Exercise brief | Carry on the interview with the lawyer who moved from the lab to the law, starting after its last line.

Reading text |
────────────────────────────────────────
Why make the switch from the lab to the law?

Rather than a switch, it has felt more like a transition from focusing on one aspect of scientific innovation – the research and development of an invention – to focusing on an equally important aspect of innovation – the protection of legal rights and commercial revenue derived from that invention. I appreciate the opportunity to use both my technical and legal expertise to ultimately benefit my clients.

You’re an advocate for diversity and inclusion within the firm’s workplace. What can firms do to better attract and retain a diverse group of lawyers?

For firms to attract and retain top diverse legal talent, I think they must develop and maintain a culture and legal environment in which a diverse attorney can thrive. More specifically, a culture and political environment where a diverse attorney may be authentic, can add value or have impact, and has real opportunities to build, grow and advance a legal practice.

What are some tips for achieving a work/life balance?

Quite frankly, my work/life balance often seems more like a “work in progress.” However, in striving to achieve some type of balance or “work/life integrity,” I would suggest one to be flexible, prioritize and ask for help. Use your time wisely. Do things that add value or are personal, otherwise, outsource as needed. Don’t sweat the small stuff, work hard to play hard, and every chance you get, play even harder.

What’s something about you not many people know?
────────────────────────────────────────
Dataset content |

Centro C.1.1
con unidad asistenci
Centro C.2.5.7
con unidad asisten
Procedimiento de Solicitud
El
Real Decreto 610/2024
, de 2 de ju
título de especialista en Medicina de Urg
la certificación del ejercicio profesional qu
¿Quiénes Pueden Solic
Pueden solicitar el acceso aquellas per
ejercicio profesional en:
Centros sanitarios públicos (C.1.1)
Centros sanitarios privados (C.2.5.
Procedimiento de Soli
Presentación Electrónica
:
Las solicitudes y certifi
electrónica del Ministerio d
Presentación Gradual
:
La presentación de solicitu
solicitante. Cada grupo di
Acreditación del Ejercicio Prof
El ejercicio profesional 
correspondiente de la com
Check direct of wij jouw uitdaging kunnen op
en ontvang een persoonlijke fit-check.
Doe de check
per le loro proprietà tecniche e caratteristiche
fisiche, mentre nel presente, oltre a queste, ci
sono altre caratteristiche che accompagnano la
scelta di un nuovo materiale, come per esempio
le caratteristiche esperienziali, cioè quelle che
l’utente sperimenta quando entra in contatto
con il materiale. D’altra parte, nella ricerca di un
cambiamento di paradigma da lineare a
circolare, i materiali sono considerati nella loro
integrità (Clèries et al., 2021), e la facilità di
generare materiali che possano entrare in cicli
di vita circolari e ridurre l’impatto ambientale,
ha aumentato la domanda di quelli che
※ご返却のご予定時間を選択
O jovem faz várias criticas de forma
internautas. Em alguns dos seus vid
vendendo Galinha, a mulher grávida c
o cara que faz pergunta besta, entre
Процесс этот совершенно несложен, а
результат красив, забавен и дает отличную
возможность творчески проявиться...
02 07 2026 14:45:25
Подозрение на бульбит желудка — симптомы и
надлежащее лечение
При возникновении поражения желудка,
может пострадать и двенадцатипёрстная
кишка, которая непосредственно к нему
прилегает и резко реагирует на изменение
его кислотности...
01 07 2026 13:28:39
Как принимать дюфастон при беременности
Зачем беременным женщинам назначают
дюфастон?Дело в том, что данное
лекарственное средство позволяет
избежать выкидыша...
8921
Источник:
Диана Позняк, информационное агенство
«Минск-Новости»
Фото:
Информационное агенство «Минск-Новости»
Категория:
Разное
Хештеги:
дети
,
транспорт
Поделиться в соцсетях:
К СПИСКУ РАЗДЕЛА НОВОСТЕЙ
────────────────────────────────────────
Exercise result |
I like old things, like classic cars. In fact, I own a classic car. I love vintage clothes; thrift stores and consignment shops are my favorite. I collect antique furniture, including a Victrola that still plays records and a wood ice chest refrigerator.

What is the most important lesson you learned from your mentor?

My most beloved mentor is my mother who has told me throughout my life that I can be anything I want to be and do anything I want to do, if (and only if), I was willing to work hard! I thank her for instilling the confidence in me to know that the recipe for success is a lot of hard work with even more humility.

What was the most memorable job you had prior to becoming an attorney?

Before being an attorney, I have only had four jobs. I was a financial aid work-study student, a youth camp counselor during college summers, and a lab technician in graduate school. After grad school, I came to Indiana to work at Lilly where I worked for almost 12 years. Lilly was definitely my most memorable job.

Why practice in the area of law that you do?

I love being a patent attorney. It is the perfect marriage of the sciences and the law. I deeply enjoy my practice, my clients, my colleagues and my firm. I also appreciate the unique opportunity to master one of the most specialized and rapidly evolving areas of U.S. jurisprudence, such as intellectual property law.

Where do you see yourself in 20 years?

In 20 years, I hope that I have developed deep and lasting client and community relationships as an established IP attorney known for quality and excellence. I also hope to have made tangible or quantifiable impact on increasing the career and leadership opportunities that are available to diverse and female attorneys, scientists and engineers in the Indianapolis area and even nationally.

What’s your guilty pleasure?

Boating, sailing, water sports and aquatic activities are my pleasure. Going to the Caribbean is my ultimate pleasure, but I don’t feel very guilty about it!

What civic cause is the most important to you?

I am very passionate about increasing diversity, particularly women and people of color, in the fields of science, technology, engineering and math (STEM) and certainly, the law. I believe that many others who look like me can also benefit from pursuing a career in STEM whether or not it leads to the law.